## START Input for this task

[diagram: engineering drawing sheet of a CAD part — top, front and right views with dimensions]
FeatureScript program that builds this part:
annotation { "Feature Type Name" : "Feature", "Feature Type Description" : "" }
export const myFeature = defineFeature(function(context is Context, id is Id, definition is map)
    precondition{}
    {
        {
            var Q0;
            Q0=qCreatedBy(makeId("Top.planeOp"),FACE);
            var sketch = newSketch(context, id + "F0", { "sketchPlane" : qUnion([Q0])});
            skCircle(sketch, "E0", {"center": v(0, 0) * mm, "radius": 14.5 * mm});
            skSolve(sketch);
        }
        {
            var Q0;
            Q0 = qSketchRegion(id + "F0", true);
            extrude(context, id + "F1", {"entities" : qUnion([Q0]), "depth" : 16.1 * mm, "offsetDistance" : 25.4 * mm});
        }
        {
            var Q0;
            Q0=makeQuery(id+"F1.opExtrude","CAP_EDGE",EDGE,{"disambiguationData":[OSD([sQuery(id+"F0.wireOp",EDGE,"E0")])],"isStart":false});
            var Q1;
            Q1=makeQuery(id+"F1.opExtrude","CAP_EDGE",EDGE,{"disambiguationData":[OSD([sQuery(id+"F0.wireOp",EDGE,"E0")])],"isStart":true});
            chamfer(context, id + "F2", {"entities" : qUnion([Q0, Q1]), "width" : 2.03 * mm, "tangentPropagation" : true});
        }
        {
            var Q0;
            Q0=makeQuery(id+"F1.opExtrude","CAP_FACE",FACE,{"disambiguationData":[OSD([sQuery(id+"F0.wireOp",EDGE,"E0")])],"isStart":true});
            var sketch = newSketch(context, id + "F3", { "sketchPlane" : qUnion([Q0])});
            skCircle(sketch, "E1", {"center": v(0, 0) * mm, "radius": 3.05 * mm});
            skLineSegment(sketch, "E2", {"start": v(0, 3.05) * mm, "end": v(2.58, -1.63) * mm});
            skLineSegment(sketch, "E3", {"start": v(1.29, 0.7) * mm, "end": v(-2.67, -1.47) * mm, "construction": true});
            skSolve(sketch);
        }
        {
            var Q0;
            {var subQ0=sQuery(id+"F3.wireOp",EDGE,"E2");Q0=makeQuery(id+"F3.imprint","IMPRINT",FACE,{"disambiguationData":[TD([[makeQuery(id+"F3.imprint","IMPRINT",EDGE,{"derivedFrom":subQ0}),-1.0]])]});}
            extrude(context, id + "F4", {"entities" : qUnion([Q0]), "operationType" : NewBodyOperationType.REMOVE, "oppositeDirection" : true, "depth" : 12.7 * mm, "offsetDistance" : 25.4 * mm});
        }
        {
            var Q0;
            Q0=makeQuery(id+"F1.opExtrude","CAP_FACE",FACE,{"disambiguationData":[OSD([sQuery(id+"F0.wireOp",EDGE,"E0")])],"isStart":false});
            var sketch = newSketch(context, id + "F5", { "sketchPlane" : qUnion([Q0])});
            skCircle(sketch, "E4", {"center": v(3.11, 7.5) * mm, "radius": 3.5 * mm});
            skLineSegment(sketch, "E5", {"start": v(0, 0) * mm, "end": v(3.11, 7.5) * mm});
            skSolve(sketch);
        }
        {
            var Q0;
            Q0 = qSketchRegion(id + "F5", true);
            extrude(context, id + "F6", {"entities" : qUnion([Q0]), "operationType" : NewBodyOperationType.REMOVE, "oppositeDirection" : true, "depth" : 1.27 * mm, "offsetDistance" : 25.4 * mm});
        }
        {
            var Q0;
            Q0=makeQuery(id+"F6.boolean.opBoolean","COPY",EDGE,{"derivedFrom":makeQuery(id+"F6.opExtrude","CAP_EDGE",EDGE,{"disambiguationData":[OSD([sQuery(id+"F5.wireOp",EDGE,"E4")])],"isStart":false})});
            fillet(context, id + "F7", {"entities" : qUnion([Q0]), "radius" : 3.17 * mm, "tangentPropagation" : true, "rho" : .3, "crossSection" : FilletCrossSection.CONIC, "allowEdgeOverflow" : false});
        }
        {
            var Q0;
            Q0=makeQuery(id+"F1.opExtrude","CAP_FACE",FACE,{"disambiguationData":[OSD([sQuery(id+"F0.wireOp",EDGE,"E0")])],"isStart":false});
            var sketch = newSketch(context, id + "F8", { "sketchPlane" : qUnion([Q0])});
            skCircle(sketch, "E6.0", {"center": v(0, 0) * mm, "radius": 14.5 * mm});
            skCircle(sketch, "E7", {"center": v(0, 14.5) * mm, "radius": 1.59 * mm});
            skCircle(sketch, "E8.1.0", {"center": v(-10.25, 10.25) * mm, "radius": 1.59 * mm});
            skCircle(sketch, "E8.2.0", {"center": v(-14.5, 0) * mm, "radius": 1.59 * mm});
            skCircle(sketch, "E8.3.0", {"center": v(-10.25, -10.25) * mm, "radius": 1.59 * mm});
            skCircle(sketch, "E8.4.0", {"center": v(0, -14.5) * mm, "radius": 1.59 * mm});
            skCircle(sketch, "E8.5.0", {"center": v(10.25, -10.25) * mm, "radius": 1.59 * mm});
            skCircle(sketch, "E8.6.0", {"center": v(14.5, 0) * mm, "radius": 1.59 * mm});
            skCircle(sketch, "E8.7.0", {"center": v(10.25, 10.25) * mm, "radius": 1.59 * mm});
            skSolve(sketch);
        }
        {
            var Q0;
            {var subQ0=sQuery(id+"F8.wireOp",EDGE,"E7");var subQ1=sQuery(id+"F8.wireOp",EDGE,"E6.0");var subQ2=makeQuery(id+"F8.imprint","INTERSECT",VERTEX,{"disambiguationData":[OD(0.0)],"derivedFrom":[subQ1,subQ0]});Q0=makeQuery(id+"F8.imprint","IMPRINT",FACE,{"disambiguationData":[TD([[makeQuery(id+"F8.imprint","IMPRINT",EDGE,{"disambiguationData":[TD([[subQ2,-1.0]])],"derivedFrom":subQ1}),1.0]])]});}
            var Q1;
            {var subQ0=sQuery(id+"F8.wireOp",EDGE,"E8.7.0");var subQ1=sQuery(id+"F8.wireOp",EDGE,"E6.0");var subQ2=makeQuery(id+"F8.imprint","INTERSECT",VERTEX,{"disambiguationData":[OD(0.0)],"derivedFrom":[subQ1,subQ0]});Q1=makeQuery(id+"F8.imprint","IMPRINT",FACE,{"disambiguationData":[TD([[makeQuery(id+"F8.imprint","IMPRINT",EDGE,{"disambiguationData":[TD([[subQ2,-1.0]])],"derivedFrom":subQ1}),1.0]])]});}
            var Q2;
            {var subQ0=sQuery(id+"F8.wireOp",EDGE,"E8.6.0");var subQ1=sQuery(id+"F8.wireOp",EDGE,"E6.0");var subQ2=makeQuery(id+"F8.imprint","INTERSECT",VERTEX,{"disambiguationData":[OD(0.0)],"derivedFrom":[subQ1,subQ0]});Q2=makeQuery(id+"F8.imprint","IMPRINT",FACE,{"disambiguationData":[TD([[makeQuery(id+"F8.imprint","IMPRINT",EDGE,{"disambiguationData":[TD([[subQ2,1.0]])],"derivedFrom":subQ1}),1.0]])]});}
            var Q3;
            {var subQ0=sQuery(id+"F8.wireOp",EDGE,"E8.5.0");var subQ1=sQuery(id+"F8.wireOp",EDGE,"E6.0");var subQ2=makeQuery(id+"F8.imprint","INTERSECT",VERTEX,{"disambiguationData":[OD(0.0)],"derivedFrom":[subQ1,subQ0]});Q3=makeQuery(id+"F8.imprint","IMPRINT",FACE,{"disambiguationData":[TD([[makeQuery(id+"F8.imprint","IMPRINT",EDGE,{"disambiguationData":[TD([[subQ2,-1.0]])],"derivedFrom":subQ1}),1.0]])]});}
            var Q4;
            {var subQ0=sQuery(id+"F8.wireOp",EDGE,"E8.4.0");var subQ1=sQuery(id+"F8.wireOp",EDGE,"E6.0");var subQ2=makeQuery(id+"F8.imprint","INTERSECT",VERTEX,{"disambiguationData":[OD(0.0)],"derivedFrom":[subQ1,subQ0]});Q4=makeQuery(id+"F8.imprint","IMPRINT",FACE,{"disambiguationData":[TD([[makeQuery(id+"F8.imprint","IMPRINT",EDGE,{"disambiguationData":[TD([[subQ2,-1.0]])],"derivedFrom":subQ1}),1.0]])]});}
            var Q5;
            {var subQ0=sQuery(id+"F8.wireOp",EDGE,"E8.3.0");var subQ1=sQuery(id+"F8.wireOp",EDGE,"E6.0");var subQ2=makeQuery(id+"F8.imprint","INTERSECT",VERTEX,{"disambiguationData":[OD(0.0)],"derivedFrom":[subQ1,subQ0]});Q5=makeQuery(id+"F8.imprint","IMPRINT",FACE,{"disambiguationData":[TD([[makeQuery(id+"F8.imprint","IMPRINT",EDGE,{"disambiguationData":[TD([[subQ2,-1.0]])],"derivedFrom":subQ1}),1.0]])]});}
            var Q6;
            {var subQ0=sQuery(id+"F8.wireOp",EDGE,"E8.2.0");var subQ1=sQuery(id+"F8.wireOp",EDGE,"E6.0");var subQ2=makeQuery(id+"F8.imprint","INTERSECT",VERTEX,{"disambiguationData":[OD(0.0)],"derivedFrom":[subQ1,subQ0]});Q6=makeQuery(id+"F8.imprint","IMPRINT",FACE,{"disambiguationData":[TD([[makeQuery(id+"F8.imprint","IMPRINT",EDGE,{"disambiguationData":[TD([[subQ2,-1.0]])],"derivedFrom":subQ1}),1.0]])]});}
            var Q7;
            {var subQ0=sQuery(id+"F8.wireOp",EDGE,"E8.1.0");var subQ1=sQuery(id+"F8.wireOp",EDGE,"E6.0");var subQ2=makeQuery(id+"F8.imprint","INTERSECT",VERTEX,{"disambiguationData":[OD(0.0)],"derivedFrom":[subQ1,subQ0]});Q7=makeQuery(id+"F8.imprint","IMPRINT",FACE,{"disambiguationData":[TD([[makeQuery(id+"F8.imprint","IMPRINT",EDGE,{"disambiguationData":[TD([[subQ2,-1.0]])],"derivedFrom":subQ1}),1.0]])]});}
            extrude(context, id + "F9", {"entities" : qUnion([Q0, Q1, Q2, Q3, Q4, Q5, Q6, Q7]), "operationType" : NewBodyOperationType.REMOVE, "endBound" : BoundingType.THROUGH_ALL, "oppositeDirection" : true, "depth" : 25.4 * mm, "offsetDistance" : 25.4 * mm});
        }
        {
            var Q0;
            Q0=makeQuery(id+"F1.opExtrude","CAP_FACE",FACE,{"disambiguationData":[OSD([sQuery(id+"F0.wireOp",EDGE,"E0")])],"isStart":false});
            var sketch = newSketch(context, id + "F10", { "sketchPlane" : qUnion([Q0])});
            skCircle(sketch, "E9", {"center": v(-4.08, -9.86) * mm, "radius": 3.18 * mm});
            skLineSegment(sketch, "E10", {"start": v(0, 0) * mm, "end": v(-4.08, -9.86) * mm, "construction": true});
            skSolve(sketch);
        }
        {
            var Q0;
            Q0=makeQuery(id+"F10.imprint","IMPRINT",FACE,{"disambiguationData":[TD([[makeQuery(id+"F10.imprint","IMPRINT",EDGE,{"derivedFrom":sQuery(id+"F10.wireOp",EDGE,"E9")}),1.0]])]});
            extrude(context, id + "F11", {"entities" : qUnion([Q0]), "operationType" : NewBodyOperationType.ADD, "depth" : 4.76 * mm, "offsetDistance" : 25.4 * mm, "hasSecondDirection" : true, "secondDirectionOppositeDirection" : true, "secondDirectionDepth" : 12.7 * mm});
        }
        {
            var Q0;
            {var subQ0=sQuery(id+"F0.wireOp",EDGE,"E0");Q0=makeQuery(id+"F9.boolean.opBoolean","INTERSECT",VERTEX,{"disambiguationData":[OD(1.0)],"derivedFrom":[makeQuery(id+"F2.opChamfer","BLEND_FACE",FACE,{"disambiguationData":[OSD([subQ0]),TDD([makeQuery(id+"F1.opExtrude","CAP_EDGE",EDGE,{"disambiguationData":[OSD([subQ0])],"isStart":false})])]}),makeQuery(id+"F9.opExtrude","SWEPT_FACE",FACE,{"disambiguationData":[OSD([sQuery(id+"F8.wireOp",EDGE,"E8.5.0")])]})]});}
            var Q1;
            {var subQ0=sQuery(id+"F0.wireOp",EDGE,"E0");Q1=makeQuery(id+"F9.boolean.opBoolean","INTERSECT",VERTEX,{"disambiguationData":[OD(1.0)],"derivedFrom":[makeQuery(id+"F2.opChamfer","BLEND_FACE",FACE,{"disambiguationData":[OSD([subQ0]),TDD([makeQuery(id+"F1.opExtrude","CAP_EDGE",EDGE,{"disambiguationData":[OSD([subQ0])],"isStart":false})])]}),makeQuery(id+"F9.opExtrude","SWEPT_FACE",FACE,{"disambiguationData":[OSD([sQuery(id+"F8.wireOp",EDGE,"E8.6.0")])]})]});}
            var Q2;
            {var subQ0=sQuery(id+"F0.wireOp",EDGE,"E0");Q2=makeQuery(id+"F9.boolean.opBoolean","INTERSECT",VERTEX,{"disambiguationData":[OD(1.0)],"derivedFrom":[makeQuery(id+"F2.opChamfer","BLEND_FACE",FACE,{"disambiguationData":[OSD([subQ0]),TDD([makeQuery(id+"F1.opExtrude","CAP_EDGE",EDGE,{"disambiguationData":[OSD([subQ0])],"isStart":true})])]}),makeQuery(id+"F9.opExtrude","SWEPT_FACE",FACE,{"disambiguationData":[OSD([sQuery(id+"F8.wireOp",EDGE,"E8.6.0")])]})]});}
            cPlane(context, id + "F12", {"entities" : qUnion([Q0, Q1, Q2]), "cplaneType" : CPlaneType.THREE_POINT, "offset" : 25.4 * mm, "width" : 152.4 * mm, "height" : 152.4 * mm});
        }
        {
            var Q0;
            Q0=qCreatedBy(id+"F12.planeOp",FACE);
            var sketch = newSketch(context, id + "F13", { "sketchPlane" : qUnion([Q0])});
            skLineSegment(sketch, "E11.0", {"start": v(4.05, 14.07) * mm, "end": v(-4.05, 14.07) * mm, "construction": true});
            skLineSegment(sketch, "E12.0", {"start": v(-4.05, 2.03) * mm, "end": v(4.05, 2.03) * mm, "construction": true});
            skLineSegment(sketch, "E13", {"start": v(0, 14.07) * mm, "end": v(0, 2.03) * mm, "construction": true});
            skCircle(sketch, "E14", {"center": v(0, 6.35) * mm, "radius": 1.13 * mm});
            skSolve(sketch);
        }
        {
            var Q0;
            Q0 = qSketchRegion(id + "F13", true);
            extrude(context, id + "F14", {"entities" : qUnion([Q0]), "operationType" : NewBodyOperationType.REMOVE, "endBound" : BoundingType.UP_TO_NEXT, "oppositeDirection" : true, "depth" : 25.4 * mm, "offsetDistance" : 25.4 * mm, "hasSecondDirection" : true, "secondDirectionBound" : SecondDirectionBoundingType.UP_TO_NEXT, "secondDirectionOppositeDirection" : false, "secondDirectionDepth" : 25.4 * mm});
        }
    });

## END Input for this task

**What to produce**
Please count the lines in the records above that contain the string "sketchPlane" and reply with the number alone.

**Exercise answer**
6